[Reading text — start]
A daily writing habit still felt far away. Judgment still crept in: what about the other stuff you're supposed to be, wanting to be, writing. The stuck was still stuck. 

My writing teacher gave me a small portal when I lamented to her about it. I used to be so prolific, I say. I don't know what's wrong with me, I say. She said She's still in there, your writer, your characters, your ideas. Ready to welcome you back when you're ready.

Then, it hit me: What would it feel like to actually take a break, and call it a break? A writing break.


What is taking a break?

It's stepping away, a pause, a planned breather from the thing you're not doing anyway and beating yourself about it. It's not putting it on the calendar nor the to-do list. It's not fretting about it. 

Feels kinda scary. 

And, new. Not new in the sense of, for me, not writing. But, new in the idea of planning not to write. Because writing is always in the back of my mind: gotta write, gonna write, want to get my words in, daily pages. I didn't write. 

It also takes the pressure off. Much of the time we like pressure, time crunches, deadlines, pushing ourselves to complete, excel. Yep, I'm there with you. But, breaks are necessary. Settling into it feels like taking the foot off the gas pedal and setting cruise control. A long exhale.
[Reading text — finish]
[Exercise data — start]
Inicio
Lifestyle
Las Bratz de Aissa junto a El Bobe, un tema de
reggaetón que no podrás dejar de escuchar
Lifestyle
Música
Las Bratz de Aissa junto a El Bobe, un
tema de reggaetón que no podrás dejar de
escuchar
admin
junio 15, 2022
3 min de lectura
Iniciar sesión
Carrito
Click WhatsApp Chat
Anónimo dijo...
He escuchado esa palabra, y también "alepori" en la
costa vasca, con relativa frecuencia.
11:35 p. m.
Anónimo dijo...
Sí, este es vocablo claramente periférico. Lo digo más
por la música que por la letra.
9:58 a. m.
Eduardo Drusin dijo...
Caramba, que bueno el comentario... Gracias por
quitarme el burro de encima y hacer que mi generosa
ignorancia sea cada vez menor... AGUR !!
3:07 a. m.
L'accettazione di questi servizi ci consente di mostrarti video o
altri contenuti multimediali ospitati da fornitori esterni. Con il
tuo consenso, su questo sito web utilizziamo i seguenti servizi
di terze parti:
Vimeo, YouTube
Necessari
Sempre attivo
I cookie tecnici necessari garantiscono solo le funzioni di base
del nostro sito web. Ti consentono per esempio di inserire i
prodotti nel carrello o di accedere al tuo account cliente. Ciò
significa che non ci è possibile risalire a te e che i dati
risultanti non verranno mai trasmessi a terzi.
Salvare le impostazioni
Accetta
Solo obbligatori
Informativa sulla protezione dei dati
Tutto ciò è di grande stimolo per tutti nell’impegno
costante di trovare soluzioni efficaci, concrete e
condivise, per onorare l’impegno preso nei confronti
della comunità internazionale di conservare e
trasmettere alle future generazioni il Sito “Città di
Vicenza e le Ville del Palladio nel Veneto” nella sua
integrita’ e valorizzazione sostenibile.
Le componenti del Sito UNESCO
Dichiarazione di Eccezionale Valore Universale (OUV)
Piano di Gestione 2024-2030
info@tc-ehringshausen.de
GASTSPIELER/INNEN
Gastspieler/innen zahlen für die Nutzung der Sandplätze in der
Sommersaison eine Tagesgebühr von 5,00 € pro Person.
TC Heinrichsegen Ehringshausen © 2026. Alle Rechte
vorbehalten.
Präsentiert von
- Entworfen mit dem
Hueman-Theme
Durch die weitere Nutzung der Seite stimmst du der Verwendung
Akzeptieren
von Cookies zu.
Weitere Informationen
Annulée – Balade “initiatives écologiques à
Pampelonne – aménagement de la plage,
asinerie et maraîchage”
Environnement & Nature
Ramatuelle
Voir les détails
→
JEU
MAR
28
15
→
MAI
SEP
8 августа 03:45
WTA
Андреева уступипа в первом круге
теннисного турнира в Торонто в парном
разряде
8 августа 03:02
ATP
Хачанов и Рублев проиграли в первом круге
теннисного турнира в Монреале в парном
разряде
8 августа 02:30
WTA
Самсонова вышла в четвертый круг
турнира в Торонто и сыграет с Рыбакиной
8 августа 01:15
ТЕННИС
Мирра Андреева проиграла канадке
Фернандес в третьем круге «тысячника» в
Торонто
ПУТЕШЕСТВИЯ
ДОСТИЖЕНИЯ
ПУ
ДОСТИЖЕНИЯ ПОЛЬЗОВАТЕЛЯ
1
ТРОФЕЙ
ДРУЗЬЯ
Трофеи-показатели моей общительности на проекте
[Exercise data — finish]
> _To do_:
1) According to the writing-break essay, why does planning a break feel new to the writer? Answer in one to three sentences.
2) List every line of the listing that contains the string "ДОСТИЖЕНИЯ". Case counts.

> _Results in order_:
1) It is new not because the writer has stopped writing, but because the writer is deliberately planning not to write. Writing is otherwise always in the back of the writer's mind: "gotta write, gonna write, want to get my words in, daily pages."

2)
ДОСТИЖЕНИЯ
ДОСТИЖЕНИЯ ПОЛЬЗОВАТЕЛЯ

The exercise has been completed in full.